Segment Open

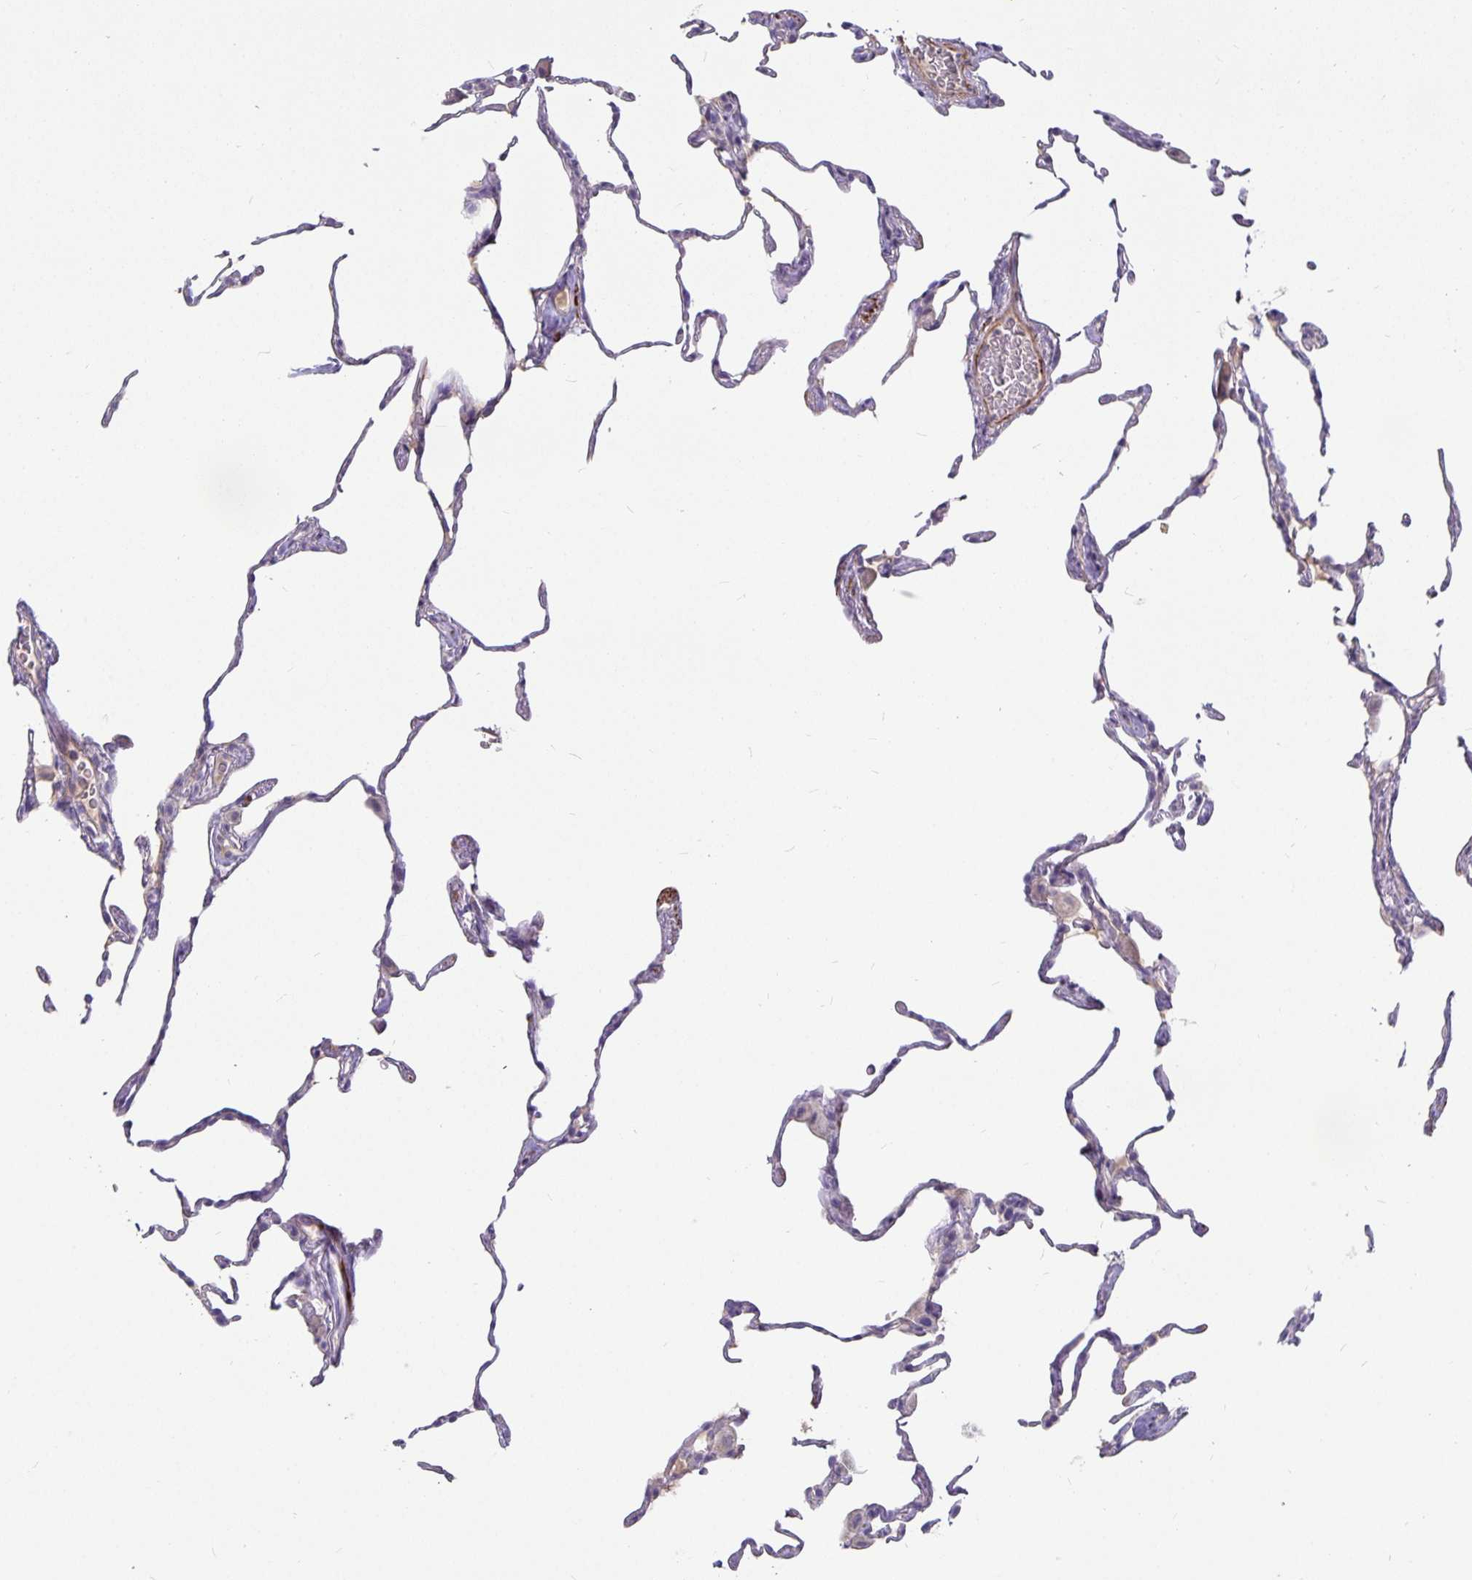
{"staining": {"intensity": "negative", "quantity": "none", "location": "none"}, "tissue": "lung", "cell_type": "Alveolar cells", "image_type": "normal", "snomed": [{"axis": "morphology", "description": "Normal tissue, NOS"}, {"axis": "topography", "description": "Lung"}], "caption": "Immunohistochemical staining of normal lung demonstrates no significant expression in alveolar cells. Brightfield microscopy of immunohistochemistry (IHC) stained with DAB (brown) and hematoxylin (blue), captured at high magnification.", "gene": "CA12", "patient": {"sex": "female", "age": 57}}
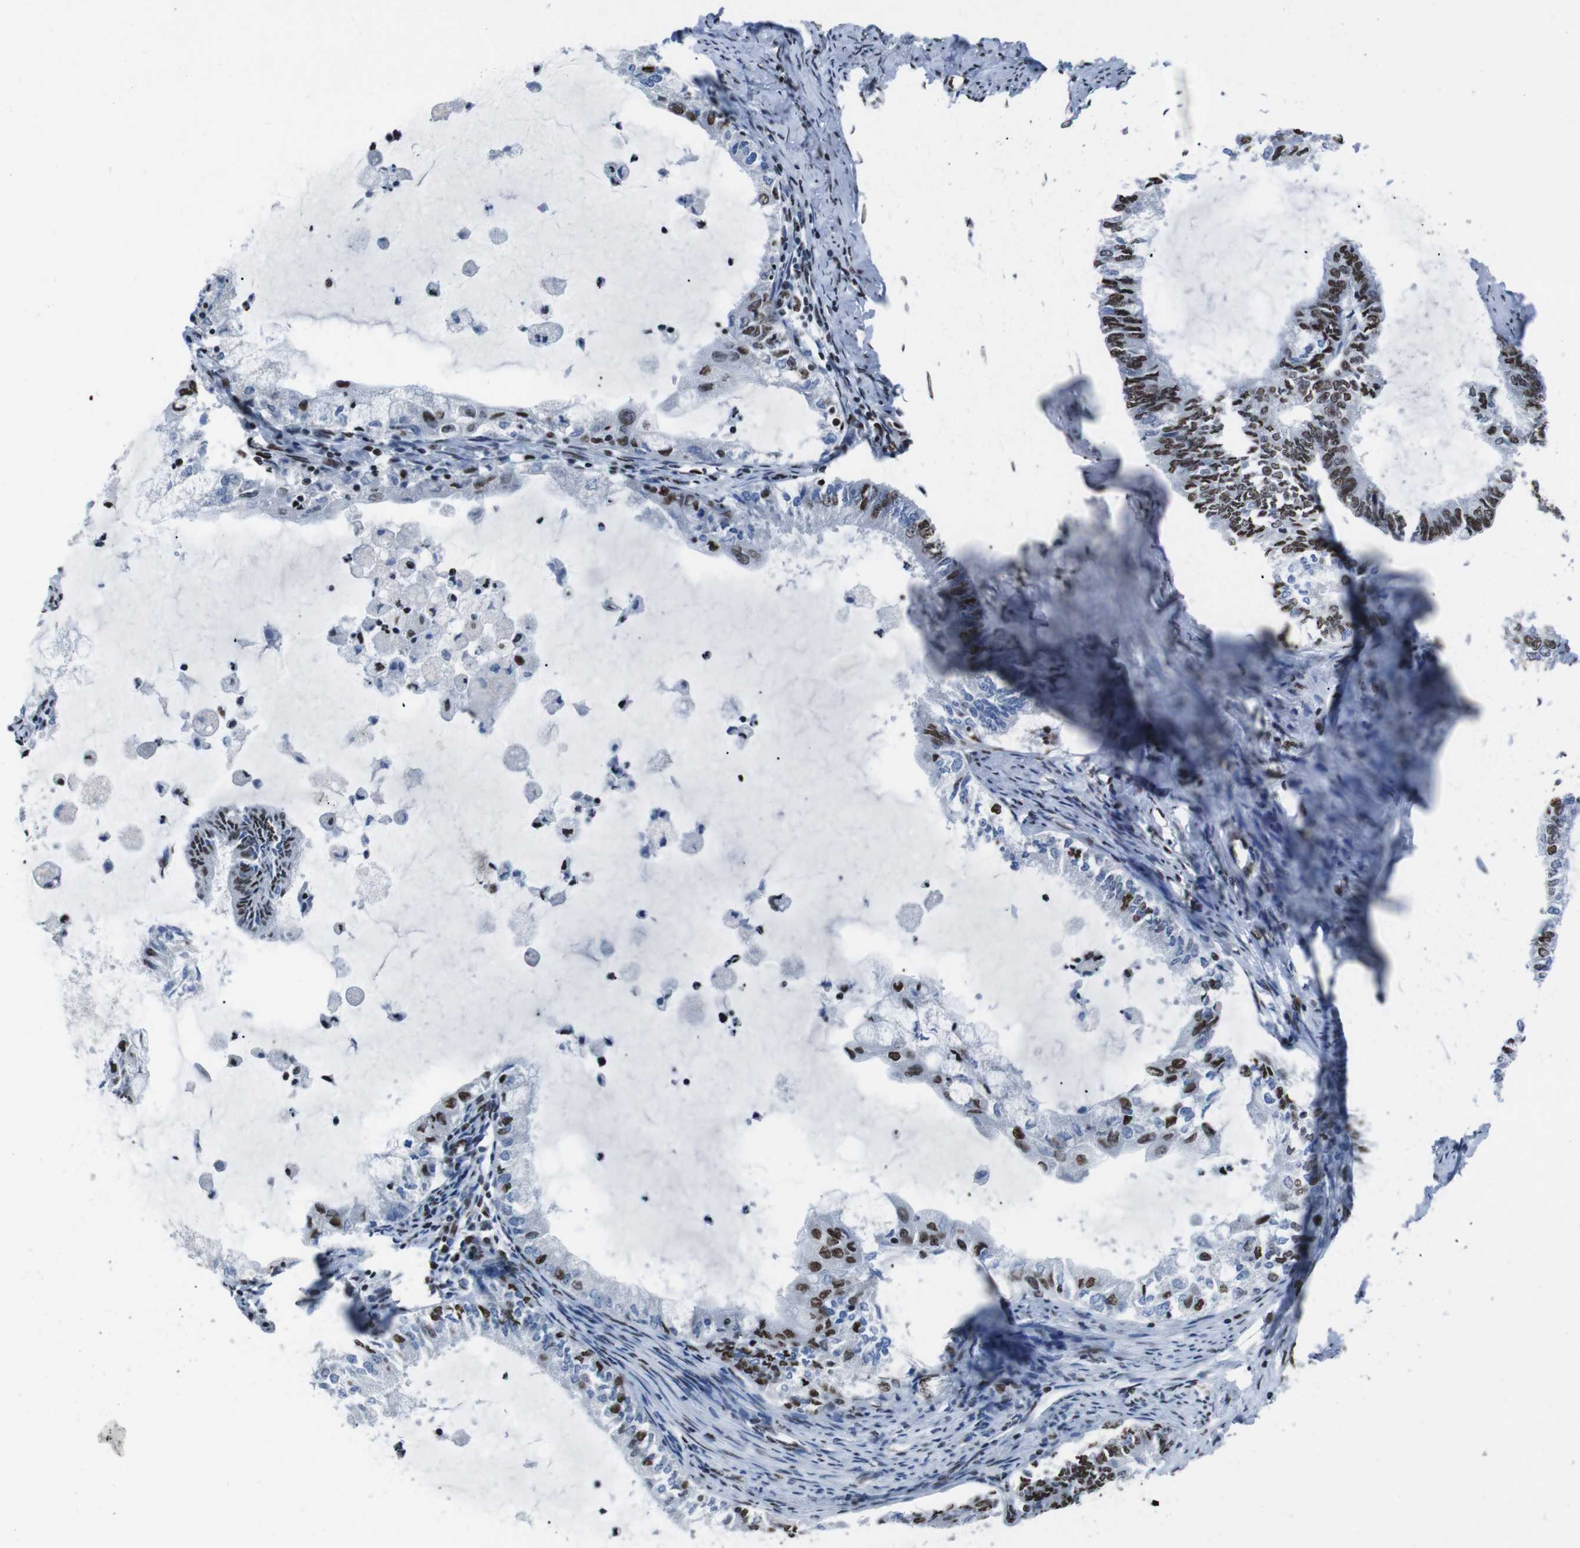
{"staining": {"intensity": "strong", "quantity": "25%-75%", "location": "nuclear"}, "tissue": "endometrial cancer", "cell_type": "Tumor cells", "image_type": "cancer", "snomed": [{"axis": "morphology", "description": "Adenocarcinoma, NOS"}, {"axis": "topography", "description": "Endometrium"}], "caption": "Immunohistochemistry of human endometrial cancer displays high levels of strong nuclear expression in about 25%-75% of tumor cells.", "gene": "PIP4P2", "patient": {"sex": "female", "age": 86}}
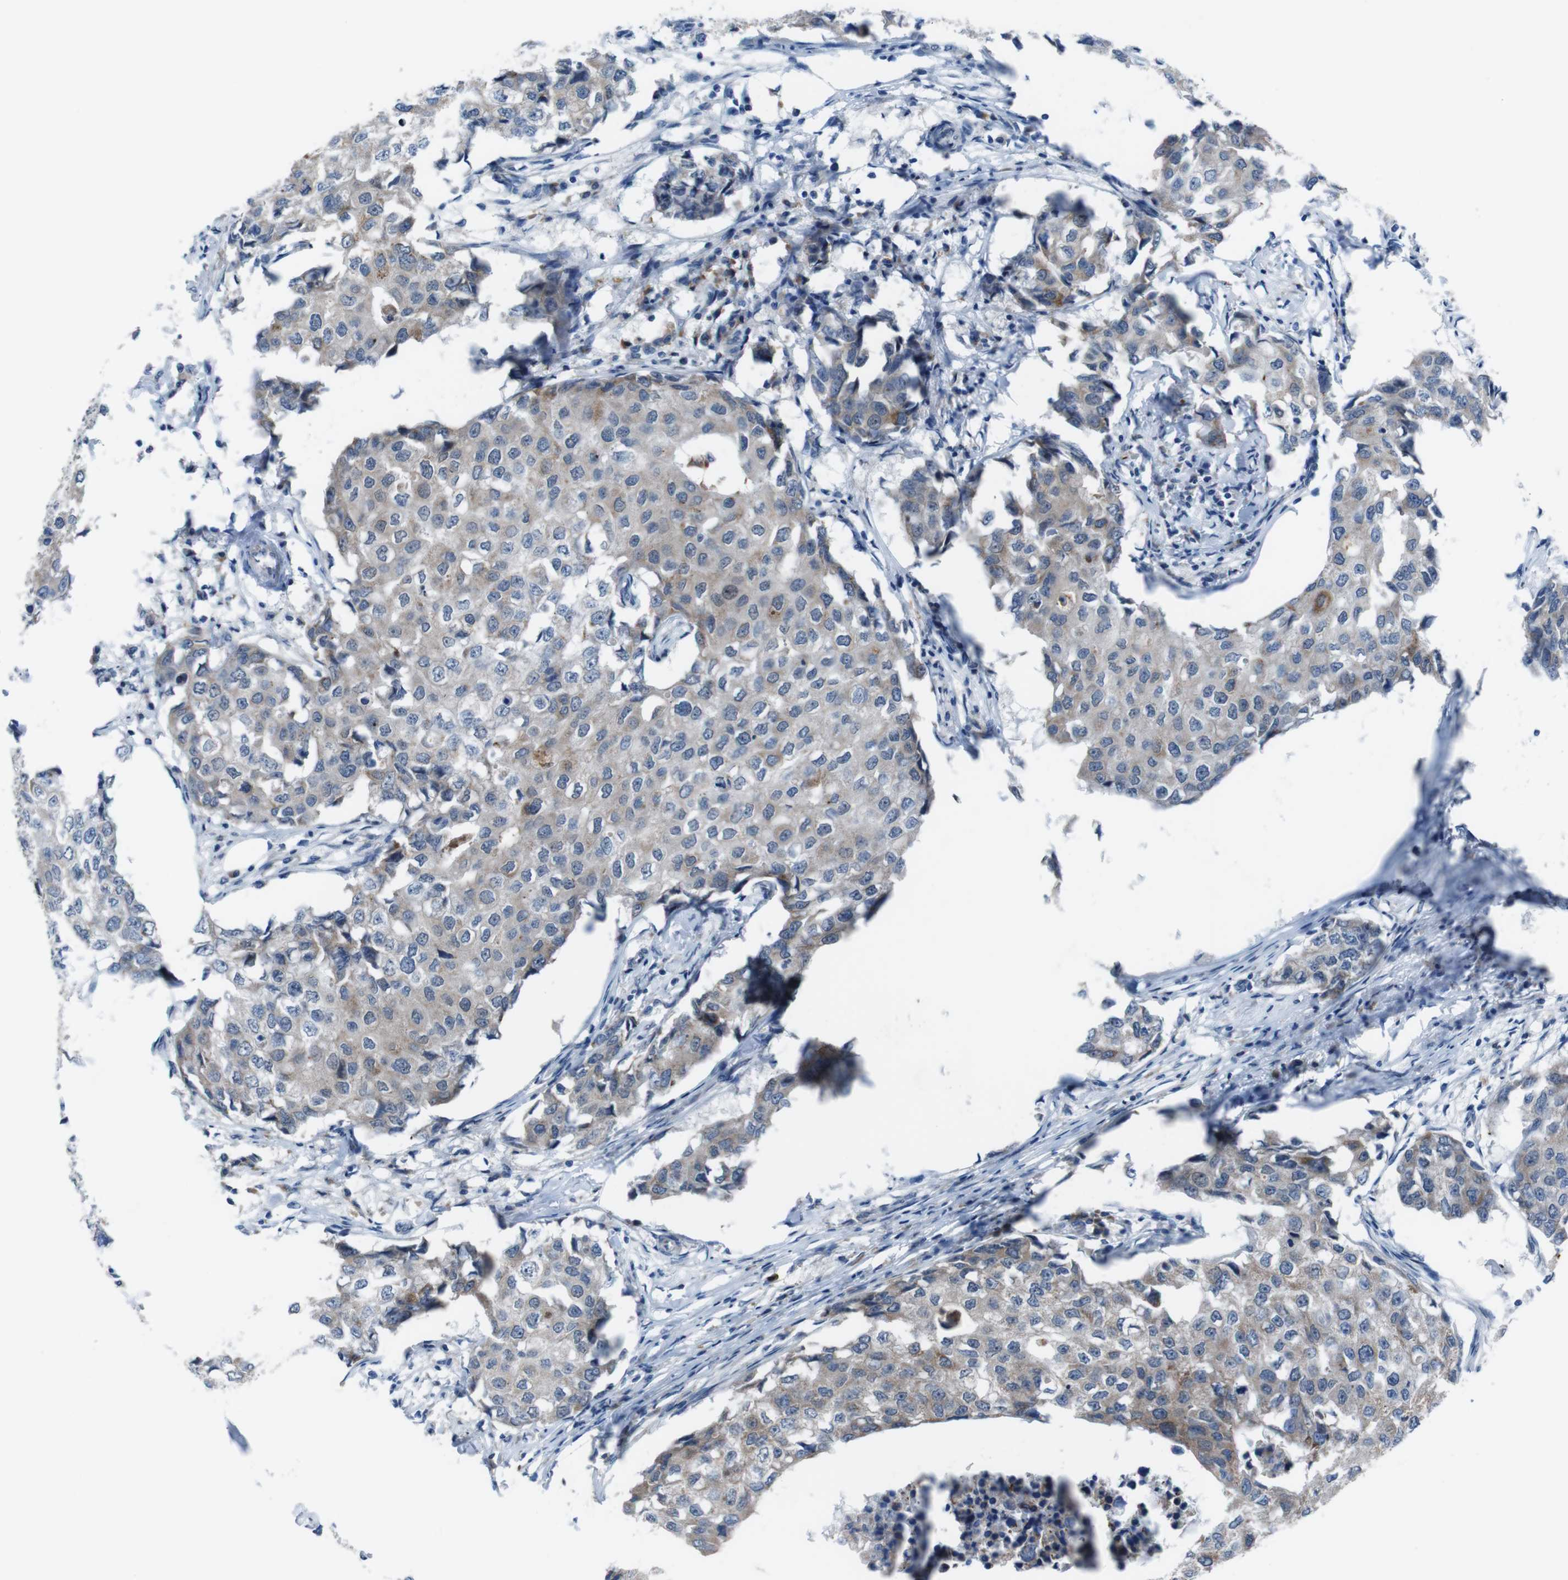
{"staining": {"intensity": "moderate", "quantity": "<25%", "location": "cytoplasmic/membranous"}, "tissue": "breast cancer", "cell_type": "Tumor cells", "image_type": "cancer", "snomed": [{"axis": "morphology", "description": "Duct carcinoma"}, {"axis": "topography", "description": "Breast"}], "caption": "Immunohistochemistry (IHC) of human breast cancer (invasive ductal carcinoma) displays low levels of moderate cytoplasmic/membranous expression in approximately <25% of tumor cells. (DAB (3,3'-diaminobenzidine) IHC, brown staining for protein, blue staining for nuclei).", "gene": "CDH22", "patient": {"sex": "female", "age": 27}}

Segment Closed

_WHAT YOU ARE ASKED TO DO_. Give back the listing exactly, without a single picture.

_EXERCISE RESPONSE_.
{"staining": {"intensity": "negative", "quantity": "none", "location": "none"}, "tissue": "lung", "cell_type": "Alveolar cells", "image_type": "normal", "snomed": [{"axis": "morphology", "description": "Normal tissue, NOS"}, {"axis": "topography", "description": "Lung"}], "caption": "Immunohistochemical staining of normal lung demonstrates no significant expression in alveolar cells. Brightfield microscopy of immunohistochemistry (IHC) stained with DAB (brown) and hematoxylin (blue), captured at high magnification.", "gene": "CA12", "patient": {"sex": "female", "age": 57}}
{"staining": {"intensity": "strong", "quantity": "25%-75%", "location": "nuclear"}, "tissue": "endometrial cancer", "cell_type": "Tumor cells", "image_type": "cancer", "snomed": [{"axis": "morphology", "description": "Adenocarcinoma, NOS"}, {"axis": "topography", "description": "Endometrium"}], "caption": "Immunohistochemistry of human endometrial cancer displays high levels of strong nuclear expression in about 25%-75% of tumor cells.", "gene": "PIP4P2", "patient": {"sex": "female", "age": 86}}
{"staining": {"intensity": "moderate", "quantity": "<25%", "location": "cytoplasmic/membranous"}, "tissue": "breast cancer", "cell_type": "Tumor cells", "image_type": "cancer", "snomed": [{"axis": "morphology", "description": "Duct carcinoma"}, {"axis": "topography", "description": "Breast"}], "caption": "Immunohistochemistry (IHC) of human breast cancer (invasive ductal carcinoma) displays low levels of moderate cytoplasmic/membranous expression in approximately <25% of tumor cells. (DAB (3,3'-diaminobenzidine) IHC, brown staining for protein, blue staining for nuclei).", "gene": "CDH22", "patient": {"sex": "female", "age": 27}}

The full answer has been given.